If you select “List all regex matches”, then the matches are shown one after the other on separate lines. No other information is shown. If you select “List all matches in columns”, the matches will also shown one after the other on separate lines. In addition, the text matched by all of the capturing groups will be listed in columns next to the overall matches. “List all matches with full details” list all matches with all capturing groups, if any, below each match. The capturing groups will be folded with the match. To see them, click the + button in the left margin to expand the match. Two columns, Start and Length, indicate the zero-based character offset of the start of the match (i.e. the number of characters before the match), and the length of the match (i.e. the number of characters in the match).

If your regular expression has capturing groups, there will be additional items “List all matches of group X” at the bottom of the List All menu. These items list matches one after the other on a line just like “List all regex matches”, except that they’ll show the text matched by a particular capturing group rather than the overall regex matches.

The option to show non-participating groups determines how RegexBuddy displays capturing groups that did not participate in the match attempt at all. E.g. when a(b)? matches a, the optional capturing does not participate at all, because there’s no b to match. However, in the regex a(b?), the group will always participate because it’s not optional. It’s contents are optional, so when the regex matches a, the group will participate without capturing anything. When showing non-participating groups, RegexBuddy will display “n/a” in the results for the group in the former regex, and nothing for the group in the latter regex. If you turn off this option, RegexBuddy will show nothing for either group, as neither captured anything.
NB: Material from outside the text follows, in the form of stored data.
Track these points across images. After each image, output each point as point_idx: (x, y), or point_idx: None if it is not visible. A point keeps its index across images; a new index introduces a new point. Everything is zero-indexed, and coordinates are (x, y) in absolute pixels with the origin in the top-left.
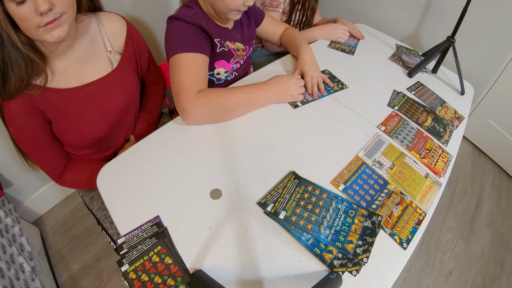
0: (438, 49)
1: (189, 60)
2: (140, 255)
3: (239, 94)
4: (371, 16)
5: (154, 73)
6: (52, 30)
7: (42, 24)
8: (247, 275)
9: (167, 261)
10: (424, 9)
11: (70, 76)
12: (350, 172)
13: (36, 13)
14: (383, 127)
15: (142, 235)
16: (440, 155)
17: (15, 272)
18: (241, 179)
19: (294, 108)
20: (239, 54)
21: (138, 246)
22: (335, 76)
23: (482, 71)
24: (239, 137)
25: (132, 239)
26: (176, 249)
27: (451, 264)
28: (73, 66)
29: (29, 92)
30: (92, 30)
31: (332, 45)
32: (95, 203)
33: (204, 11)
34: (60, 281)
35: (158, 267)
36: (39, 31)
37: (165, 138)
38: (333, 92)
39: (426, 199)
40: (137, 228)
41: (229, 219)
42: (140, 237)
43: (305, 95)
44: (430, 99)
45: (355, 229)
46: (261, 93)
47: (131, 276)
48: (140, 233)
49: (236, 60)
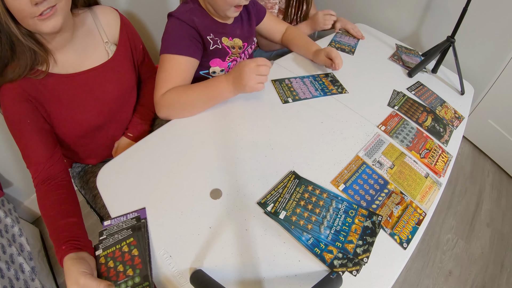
0: (438, 49)
1: (172, 62)
2: (114, 243)
3: (197, 90)
4: (371, 16)
5: (148, 66)
6: (47, 20)
7: (37, 14)
8: (247, 275)
9: (134, 252)
10: (424, 9)
11: (69, 67)
12: (350, 172)
13: (31, 3)
14: (383, 127)
15: (122, 226)
16: (440, 155)
17: (15, 272)
18: (241, 179)
19: (283, 103)
20: (234, 52)
21: (115, 234)
22: (337, 79)
23: (482, 71)
24: (239, 137)
25: (112, 228)
26: (150, 244)
27: (451, 264)
28: (72, 58)
29: (31, 76)
30: (88, 22)
31: (332, 44)
32: (98, 201)
33: (202, 7)
34: (60, 281)
35: (125, 257)
36: (35, 21)
37: (165, 138)
38: (330, 95)
39: (426, 199)
40: (120, 216)
41: (229, 219)
42: (120, 227)
43: (298, 92)
44: (430, 99)
45: (355, 229)
46: (220, 86)
47: (101, 261)
48: (121, 223)
49: (233, 58)
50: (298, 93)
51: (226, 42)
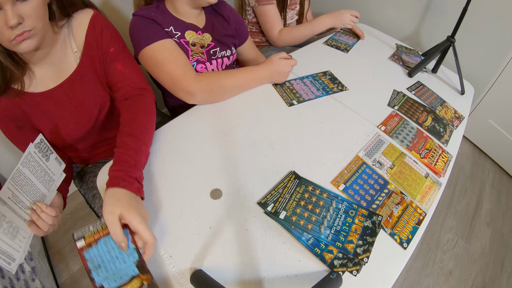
0: (438, 49)
1: (162, 49)
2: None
3: (237, 76)
4: (371, 16)
5: (128, 79)
6: (21, 43)
7: (12, 37)
8: (247, 275)
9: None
10: (424, 9)
11: (48, 80)
12: (350, 172)
13: (6, 26)
14: (383, 127)
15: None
16: (440, 155)
17: (15, 272)
18: (241, 179)
19: (289, 106)
20: (195, 50)
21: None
22: (336, 77)
23: (482, 71)
24: (239, 137)
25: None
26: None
27: (451, 263)
28: (49, 72)
29: (6, 96)
30: (63, 33)
31: (328, 42)
32: (97, 201)
33: (165, 7)
34: (60, 281)
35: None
36: (12, 43)
37: (165, 138)
38: (332, 93)
39: (426, 199)
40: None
41: (229, 219)
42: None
43: (302, 94)
44: (430, 99)
45: (355, 229)
46: (258, 72)
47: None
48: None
49: (196, 57)
50: (302, 95)
51: (190, 36)
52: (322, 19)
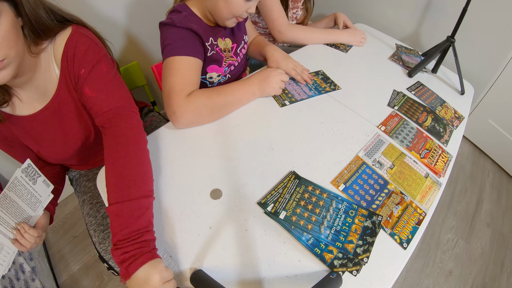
0: (438, 49)
1: (182, 62)
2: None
3: (226, 94)
4: (371, 16)
5: (97, 105)
6: None
7: None
8: (247, 275)
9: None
10: (424, 9)
11: (35, 103)
12: (350, 172)
13: None
14: (383, 127)
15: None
16: (440, 155)
17: (15, 272)
18: (241, 179)
19: (281, 107)
20: (226, 55)
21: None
22: (328, 77)
23: (482, 71)
24: (239, 137)
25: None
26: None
27: (451, 263)
28: (37, 94)
29: None
30: (47, 55)
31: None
32: (85, 207)
33: (195, 14)
34: (60, 281)
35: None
36: None
37: (165, 138)
38: (324, 93)
39: (426, 199)
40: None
41: (229, 219)
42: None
43: (294, 94)
44: (430, 99)
45: (355, 229)
46: (245, 88)
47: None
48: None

In some programming languages, non-participating groups are set to NULL, while participating groups without a match are set to the empty string. For these languages, it can be important to have RegexBuddy make the distinction. However, if you plan to save or copy and paste the test results, the “n/a” strings may get in the way. Then you should turn this option off.

Replace All

When defining a replace action, the Replace All button will be visible. When you click this button, two menu items will appear. If you choose “Search-and-replace all matches”, RegexBuddy will perform the search-and-replace across the entire subject string. The result is shown in the text box at the bottom. Replacements will be highlighted in the result. Double-click a replacement to select the text that was replaced in the test subject.

If you select “List all replacements”, then RegexBuddy will search through the entire subject string. For each match, RegexBuddy substitutes backreferences in the replacement text. The replacements will be listed one after the other on separate lines. Essentially, what you get is the result of a search-and-replace with all the text that wasn’t matched by the regular expression removed from the results. Instead there will be a line break between each match.

Split

When defining a split action, the Split button is visible instead. Click it to make RegexBuddy split the subject string, and show the resulting list of strings in the edit box at the bottom. The strings in the list are separated by horizontal lines. If the subject string consisted of multiple lines, it is possible that some of the strings in the resulting list span more than one line.

Update Automatically

At the bottom of the List All and Replace All menus, there’s an option to make the results update automatically when you change the regex or test subject. Turning this on has the same effect as selecting the same List All, Replace All or Split command after each keystroke.

Turning on this option will allow you to see the effects of your changes as soon as RegexBuddy can calculate them. The List All, Replace All and Split commands run in a background thread. They won’t slow you down while you edit your regular expression or test subject.

Invoking The Debugger

Click the Debug button to invoke the RegexBuddy debugger at the position of the text cursor in the test subject. RegexBuddy will automatically switch to the Debug panel to give you a fully detailed analysis of how your regular expression matches or doesn’t match your test subject.